Asymptotically Optimal Planning by Feasible Kinodynamic Planning in State-Cost Space
This work addresses optimal planning in robotics and AI by providing a general method that avoids reliance on steering functions or numerical solvers, making it applicable to a wide range of problems, though it builds incrementally on existing feasible planning techniques.
The paper tackles the problem of optimal kinodynamic planning by showing that any optimal planning problem can be transformed into a series of feasible planning problems in state-cost space, leading to asymptotically optimal solutions. It presents a meta-algorithm proven to be asymptotically optimal, with derived formulas for expected running time and suboptimality, and demonstrates superior or comparable performance on benchmarks using EST and RRT subroutines.
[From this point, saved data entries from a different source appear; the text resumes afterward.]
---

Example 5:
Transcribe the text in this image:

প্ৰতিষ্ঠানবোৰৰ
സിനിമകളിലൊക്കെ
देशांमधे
This paper presents an equivalence between feasible kinodynamic planning and optimal kinodynamic planning, in that any optimal planning problem can be transformed into a series of feasible planning problems in a state-cost space whose solutions approach the optimum. This transformation gives rise to a meta-algorithm that produces an asymptotically optimal planner, given any feasible kinodynamic planner as a subroutine. The meta-algorithm is proven to be asymptotically optimal, and a formula is derived relating expected running time and solution suboptimality. It is directly applicable to a wide range of optimal planning problems because it does not resort to the use of steering functions or numerical boundary-value problem solvers. On a set of benchmark problems, it is demonstrated to perform, using the EST and RRT algorithms as subroutines, at a superior or comparable level to related planners.